On Fri, 20 Feb 2026 00:59:24 GMT, Michael Strauß <[email protected]> wrote:

>> Here are some test cases that may be worth including, because they relate to 
>> different code paths, or might break in case some of the rounding rules 
>> aren't implemented correctly. They come directly from examples in the 
>> algorithm's original paper. Rounding in the code is done exactly as 
>> prescribed in the algorithm everywhere I checked.
>> 
>> assertSameDouble(0.2, "0.2");
>> assertSameDouble(0.2, "0.20000000000000001110");
>> assertSameDouble(0.19999999999999998335, "0.19999999999999998335");
>> assertSameDouble(9000000000000000., "9000000000000000.5");
>> assertSameDouble(9000000000000002., "9000000000000001.5");
>> assertSameDouble(9000000000000002., "9000000000000002.5");
>> assertSameDouble(1e22, "1e22");
>> assertSameDouble(1e23, "1e23");
>> assertSameDouble(7450580596923828125e-27, "7450580596923828125e-27");
>> assertSameDouble(2440254496e57, "2440254496e57");
>> assertSameDouble(9007199254740993., "9007199254740993");
>> assertSameDouble(9.109e-31, "9.109e-31");
>> 
>> Testing indicates all but the third one work.
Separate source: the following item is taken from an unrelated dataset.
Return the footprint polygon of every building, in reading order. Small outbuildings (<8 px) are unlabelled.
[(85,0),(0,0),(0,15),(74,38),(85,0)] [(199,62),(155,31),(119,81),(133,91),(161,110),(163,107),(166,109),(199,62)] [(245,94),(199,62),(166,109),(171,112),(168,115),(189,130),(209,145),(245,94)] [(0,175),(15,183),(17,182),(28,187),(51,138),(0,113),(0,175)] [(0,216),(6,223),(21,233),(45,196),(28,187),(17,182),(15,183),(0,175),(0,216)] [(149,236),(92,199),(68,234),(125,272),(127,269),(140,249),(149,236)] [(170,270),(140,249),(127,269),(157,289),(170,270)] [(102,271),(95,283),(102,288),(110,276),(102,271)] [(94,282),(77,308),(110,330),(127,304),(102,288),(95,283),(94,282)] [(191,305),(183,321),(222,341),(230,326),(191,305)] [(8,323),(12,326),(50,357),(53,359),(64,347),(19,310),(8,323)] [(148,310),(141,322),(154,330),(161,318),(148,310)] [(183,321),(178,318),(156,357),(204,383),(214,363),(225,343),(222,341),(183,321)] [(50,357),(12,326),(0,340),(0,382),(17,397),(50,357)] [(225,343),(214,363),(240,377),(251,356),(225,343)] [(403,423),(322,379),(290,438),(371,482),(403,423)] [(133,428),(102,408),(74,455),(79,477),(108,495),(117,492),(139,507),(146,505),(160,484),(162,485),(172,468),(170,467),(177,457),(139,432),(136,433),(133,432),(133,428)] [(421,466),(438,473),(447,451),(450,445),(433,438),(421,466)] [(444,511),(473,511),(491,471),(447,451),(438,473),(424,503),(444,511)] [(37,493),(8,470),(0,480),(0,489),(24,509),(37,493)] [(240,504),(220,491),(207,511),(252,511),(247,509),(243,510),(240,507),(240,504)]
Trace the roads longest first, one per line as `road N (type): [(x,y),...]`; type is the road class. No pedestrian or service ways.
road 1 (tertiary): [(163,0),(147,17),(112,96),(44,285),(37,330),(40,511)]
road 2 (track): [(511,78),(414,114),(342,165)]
There, the algorithm isn't 
>> even used, though.
>
> I've added these tests. The reason why 
> `assertSameDouble(0.19999999999999998335, "0.19999999999999998335")` fails is 
> because there are more digits in the number than fit in a `long`, and thus 
> the actual number being parsed is truncated.

Interestingly, the test passes if we use Lemire's algorithm with the truncated 
significand instead of using the fallback. This might be a coincidence.